A Semiempirical Approach for Decomposition of Remotely Sensed Leaf Area Index Into Overstory and Understory Components Over Russian Forests.

Forest is a multilayered canopy, where overstory and understory implement different biogeochemical cycles, phenology, and functional role. Remote sensing products typically estimate forest total leaf area index (LAI), while few quantify its components. The theoretical understanding of foliage distribution between layers is still quite limited. In this study, we have developed a semiempirical model for decomposition of forest total LAI between layers. Decomposition was implemented over the full extent of Russian forests, exhibiting a wide dynamic range of the forest total LAI. This article addresses both the theoretical and practical aspects of the problem.

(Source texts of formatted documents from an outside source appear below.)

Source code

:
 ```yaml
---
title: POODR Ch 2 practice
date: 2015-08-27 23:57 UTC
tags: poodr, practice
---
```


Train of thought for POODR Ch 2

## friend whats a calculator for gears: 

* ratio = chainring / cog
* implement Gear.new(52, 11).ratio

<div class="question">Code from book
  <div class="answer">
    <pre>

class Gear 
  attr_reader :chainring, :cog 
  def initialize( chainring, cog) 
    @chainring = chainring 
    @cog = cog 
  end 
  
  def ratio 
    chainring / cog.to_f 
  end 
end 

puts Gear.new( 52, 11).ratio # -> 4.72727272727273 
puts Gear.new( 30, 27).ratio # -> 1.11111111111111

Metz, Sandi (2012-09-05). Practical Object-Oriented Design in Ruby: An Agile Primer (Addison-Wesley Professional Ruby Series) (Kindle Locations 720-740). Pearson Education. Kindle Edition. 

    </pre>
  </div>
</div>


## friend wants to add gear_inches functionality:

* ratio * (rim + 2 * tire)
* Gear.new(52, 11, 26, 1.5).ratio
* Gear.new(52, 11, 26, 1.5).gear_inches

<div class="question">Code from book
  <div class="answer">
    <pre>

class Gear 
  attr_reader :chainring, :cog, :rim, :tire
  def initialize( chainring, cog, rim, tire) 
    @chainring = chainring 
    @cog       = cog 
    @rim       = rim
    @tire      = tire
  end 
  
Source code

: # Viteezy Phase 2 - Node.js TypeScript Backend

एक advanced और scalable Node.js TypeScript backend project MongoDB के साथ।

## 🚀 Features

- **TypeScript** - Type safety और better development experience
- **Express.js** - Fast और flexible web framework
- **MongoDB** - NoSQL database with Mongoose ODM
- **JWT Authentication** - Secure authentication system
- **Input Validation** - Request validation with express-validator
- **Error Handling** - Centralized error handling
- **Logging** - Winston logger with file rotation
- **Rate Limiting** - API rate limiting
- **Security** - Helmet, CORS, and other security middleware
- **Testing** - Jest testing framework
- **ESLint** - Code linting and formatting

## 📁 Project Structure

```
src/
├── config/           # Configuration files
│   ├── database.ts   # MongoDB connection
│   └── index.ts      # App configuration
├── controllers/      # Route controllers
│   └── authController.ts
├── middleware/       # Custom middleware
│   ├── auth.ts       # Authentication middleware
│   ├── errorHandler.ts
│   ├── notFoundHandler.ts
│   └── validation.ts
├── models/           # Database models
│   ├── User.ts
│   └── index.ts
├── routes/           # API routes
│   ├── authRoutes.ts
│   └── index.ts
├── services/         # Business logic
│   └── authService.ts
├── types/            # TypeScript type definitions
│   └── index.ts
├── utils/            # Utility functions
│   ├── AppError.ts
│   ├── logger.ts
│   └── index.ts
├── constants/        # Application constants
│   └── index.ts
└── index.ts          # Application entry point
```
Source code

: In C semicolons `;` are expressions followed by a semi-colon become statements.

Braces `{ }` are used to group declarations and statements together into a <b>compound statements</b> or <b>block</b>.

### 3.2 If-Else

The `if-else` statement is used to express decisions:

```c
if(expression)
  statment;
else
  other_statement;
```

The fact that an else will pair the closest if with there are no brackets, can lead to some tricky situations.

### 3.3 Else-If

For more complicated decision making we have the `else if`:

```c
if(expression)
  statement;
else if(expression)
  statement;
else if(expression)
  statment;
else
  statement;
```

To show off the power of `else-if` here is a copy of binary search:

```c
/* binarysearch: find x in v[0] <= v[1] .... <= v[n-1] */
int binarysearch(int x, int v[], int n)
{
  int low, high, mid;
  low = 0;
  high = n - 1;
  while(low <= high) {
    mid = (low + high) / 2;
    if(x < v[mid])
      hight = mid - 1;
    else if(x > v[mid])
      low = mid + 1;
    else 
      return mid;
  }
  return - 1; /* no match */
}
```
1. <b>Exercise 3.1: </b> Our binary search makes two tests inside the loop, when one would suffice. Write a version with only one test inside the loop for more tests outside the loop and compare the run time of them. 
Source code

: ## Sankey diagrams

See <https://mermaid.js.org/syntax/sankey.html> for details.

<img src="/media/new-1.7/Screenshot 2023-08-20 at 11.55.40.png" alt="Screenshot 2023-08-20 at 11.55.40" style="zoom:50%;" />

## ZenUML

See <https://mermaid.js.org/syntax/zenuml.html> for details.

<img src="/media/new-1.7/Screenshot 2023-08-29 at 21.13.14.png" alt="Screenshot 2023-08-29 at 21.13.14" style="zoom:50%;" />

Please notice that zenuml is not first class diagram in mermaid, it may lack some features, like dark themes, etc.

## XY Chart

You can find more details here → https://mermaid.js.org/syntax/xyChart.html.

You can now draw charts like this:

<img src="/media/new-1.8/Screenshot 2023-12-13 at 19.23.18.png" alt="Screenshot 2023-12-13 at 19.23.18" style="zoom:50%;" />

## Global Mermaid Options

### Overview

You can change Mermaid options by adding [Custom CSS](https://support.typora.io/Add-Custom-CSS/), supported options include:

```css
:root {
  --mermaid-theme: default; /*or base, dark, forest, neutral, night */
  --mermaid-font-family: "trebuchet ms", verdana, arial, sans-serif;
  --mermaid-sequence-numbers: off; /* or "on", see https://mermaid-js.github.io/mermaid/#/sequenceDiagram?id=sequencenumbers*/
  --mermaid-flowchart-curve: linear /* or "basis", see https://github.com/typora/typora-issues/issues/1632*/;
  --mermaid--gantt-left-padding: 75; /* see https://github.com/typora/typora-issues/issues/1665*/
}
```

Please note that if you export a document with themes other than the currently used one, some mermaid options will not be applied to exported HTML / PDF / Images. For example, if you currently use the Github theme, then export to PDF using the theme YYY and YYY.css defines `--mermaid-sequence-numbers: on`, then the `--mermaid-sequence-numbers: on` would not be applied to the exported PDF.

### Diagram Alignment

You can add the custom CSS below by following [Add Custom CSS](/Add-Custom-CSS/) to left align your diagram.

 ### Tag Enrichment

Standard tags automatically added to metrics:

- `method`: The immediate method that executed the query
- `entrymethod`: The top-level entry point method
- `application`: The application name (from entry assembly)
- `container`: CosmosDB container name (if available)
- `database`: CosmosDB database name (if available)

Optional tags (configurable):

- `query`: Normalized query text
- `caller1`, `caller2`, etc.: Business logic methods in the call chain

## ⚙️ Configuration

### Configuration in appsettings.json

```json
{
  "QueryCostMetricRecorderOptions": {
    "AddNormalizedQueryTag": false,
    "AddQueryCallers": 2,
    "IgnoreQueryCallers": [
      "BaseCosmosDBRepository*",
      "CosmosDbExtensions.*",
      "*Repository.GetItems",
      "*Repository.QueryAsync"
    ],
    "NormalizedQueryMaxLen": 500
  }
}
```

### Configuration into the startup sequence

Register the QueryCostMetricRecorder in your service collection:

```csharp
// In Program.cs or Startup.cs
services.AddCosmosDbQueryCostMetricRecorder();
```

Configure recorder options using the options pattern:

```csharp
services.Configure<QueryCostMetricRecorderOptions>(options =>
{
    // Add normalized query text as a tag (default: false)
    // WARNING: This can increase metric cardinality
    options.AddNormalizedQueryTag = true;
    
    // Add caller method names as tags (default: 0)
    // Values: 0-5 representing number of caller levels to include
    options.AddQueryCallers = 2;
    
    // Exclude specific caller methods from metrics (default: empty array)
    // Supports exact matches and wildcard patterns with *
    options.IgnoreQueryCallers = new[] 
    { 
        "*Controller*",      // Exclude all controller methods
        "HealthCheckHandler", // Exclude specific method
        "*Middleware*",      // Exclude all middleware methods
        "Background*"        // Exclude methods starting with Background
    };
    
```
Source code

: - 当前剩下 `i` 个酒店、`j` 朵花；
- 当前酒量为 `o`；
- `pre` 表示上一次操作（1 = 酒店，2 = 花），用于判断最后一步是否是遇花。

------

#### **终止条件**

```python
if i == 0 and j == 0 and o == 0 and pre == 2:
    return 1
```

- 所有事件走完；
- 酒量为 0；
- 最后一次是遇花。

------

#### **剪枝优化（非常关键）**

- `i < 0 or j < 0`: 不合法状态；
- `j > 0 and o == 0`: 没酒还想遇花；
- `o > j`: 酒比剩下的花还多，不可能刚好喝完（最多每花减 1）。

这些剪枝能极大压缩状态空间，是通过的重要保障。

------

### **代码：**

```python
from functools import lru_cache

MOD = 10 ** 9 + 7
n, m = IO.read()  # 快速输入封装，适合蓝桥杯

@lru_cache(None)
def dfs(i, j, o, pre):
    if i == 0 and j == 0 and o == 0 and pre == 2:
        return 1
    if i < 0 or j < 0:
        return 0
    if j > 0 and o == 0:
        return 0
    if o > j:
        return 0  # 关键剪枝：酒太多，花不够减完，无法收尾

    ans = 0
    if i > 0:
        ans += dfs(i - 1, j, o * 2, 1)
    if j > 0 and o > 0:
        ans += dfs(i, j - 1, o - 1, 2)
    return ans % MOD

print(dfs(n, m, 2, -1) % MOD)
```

In terms of theory, we formalized the principles of forest layers "biological/ radiometric coupling into a parametric model allowing to analyze the relationship between overstory/understory LAI and overstory crown fraction. The model captures various features of layers of foliage growth, including the "understory seasonal dip effect." In terms of practical aspects, we generated time series of the moderate resolution imaging spectroradiometer (MODIS)-layered LAI product for 2001-2020 at the spatial resolution of 230 m over Russian forests. We calculated the mean layered LAI of species and contrasted with typical values from the literature surveys. According to our estimates, the relative contribution of understory LAI increases from South to North-28% of forest pixels have understory LAI, which exceeds that of overstory, and those pixels are located in the northern part of the eastern Siberia and occupied by larch forests. The layered LAI product was intercompared/validated with multiple ground and remote sensing data.